• _Prompt_
Look for "anchor" in each line of the entries, and return the matching lines.

• _The records_
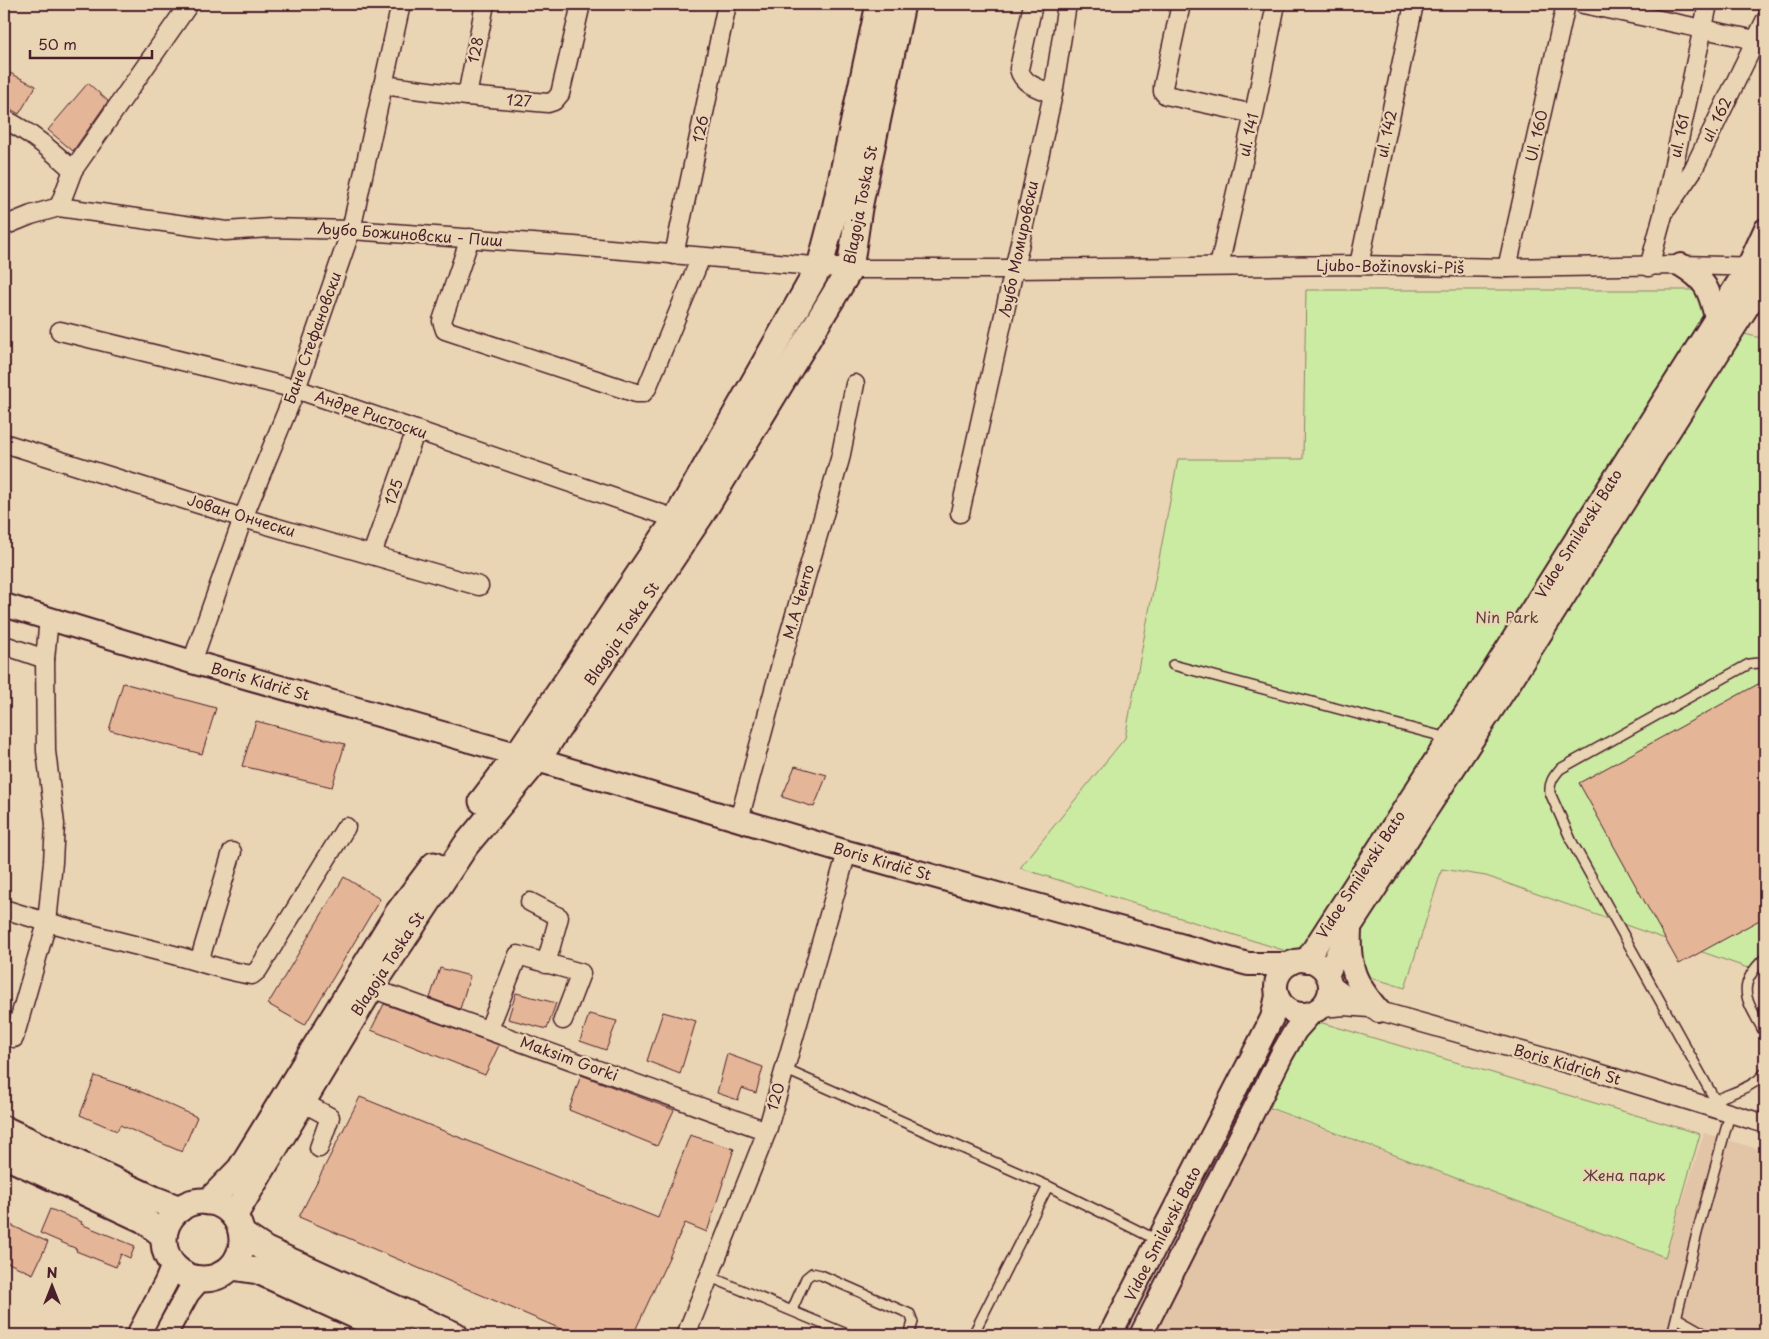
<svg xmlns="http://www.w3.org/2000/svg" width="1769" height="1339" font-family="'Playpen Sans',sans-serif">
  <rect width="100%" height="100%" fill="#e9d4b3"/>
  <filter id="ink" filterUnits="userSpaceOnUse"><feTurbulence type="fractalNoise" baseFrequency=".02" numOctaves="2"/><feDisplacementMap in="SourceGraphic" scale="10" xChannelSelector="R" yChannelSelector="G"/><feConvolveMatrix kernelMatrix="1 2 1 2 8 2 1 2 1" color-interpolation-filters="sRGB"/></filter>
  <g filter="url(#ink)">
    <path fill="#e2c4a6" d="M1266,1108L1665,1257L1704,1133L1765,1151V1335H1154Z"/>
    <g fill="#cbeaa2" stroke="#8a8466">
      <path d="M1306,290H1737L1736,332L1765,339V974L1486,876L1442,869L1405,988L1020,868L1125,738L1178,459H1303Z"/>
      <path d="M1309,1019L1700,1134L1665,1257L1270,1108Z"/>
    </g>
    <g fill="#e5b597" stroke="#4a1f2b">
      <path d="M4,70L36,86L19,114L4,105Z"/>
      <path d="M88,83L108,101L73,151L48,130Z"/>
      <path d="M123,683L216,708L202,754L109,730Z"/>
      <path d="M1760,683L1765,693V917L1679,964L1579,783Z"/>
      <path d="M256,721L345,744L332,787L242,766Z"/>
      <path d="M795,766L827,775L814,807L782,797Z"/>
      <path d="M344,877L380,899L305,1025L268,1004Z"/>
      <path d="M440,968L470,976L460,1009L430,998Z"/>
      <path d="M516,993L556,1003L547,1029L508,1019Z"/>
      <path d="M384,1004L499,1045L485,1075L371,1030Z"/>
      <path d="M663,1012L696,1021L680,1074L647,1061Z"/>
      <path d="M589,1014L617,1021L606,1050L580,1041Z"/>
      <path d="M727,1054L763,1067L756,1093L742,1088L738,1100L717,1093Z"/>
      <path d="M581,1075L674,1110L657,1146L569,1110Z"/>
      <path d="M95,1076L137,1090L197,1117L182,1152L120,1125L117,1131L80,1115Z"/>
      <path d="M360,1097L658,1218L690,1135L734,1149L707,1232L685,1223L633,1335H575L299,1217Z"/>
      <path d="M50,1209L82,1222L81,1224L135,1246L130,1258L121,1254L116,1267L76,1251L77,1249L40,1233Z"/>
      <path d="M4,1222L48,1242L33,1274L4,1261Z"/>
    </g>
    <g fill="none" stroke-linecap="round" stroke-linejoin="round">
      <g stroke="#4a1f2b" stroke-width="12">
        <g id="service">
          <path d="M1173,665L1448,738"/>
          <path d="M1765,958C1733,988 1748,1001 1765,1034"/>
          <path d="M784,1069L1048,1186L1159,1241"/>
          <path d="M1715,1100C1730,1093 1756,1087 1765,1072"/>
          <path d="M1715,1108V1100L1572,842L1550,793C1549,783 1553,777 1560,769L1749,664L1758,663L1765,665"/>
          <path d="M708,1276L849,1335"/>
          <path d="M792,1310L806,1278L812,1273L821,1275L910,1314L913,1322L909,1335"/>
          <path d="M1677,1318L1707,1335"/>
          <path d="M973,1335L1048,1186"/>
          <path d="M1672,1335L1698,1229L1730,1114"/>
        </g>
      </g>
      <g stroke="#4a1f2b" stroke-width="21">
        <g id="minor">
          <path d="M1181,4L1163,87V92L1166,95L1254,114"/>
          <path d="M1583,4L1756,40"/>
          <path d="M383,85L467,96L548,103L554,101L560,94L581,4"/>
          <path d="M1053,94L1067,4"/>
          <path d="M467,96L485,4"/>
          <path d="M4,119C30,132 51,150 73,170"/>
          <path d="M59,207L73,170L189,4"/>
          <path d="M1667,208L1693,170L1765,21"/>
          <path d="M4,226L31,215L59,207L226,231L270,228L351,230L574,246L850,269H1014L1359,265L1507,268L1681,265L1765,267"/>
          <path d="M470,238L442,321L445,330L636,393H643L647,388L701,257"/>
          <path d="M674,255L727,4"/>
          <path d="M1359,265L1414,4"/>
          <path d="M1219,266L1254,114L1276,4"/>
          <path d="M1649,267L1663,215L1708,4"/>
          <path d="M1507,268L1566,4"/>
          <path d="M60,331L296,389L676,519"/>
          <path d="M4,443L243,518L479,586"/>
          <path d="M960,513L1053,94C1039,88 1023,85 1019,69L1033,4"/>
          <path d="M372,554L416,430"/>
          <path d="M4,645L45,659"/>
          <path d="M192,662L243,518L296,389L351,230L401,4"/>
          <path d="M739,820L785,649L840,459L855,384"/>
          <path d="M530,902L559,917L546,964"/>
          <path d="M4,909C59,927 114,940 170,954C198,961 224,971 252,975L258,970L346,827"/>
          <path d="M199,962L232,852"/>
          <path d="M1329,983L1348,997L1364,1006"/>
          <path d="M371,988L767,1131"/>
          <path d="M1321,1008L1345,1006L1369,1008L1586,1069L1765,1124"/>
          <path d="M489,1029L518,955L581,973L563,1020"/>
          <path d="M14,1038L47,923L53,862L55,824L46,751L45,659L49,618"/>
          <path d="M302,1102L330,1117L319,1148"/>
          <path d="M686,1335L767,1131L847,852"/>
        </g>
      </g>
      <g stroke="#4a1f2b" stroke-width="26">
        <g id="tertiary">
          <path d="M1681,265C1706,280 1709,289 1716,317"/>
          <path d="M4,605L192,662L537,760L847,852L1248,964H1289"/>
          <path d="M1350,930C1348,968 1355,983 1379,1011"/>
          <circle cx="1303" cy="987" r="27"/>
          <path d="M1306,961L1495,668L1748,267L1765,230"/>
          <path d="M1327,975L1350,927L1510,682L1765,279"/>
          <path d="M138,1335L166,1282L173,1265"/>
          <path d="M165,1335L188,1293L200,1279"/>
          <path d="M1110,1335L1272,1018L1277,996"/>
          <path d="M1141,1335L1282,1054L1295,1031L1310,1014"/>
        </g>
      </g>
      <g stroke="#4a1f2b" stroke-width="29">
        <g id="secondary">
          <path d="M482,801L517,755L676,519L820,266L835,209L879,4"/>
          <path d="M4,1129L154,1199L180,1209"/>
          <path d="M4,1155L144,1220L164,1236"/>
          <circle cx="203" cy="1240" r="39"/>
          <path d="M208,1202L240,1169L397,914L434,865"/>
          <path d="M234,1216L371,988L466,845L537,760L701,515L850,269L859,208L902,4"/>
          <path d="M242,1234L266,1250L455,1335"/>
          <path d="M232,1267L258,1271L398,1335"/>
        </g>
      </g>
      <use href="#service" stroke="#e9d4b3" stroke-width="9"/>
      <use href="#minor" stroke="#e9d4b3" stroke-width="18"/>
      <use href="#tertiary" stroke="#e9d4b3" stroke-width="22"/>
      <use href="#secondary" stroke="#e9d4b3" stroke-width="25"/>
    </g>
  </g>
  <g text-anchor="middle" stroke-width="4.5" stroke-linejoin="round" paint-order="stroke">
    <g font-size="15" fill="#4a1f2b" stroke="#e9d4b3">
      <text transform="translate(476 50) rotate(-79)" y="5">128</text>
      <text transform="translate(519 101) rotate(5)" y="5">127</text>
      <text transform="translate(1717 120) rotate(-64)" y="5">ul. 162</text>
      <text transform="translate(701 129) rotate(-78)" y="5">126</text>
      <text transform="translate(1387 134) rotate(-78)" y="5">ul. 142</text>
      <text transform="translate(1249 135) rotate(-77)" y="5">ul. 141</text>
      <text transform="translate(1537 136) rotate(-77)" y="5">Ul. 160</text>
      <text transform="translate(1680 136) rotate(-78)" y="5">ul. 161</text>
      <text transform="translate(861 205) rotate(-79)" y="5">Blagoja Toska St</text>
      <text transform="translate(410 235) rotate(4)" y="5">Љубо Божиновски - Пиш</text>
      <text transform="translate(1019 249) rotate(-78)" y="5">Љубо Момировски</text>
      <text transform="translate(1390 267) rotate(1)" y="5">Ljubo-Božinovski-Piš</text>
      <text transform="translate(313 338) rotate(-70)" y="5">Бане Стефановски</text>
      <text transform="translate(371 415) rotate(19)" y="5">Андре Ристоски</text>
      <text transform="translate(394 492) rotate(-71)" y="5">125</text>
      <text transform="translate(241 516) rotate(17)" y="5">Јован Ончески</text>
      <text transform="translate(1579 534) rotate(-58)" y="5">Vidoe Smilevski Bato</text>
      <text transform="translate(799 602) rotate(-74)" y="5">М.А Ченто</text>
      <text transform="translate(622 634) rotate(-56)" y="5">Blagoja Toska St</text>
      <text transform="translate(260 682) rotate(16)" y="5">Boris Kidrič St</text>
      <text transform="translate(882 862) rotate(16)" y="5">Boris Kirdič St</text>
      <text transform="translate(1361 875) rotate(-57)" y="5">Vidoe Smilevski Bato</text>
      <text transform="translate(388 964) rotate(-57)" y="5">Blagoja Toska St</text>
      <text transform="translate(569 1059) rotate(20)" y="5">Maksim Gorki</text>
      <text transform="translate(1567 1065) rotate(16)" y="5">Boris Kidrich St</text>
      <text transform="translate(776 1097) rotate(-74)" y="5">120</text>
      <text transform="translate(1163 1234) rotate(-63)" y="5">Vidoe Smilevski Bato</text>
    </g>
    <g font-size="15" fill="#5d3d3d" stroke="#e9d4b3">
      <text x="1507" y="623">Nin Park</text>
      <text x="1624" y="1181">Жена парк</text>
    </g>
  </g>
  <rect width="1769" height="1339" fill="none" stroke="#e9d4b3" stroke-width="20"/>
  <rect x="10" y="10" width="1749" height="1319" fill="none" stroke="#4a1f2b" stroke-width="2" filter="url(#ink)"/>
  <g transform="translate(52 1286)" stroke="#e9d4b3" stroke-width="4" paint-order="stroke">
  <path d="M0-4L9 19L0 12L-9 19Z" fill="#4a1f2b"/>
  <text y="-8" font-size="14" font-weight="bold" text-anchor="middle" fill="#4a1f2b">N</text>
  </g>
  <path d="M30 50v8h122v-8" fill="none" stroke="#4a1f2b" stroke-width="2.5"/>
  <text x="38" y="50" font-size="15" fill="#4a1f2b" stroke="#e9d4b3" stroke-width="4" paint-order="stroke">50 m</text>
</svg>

• _Exercise output_
  <g text-anchor="middle" stroke-width="4.5" stroke-linejoin="round" paint-order="stroke">
  <text y="-8" font-size="14" font-weight="bold" text-anchor="middle" fill="#4a1f2b">N</text>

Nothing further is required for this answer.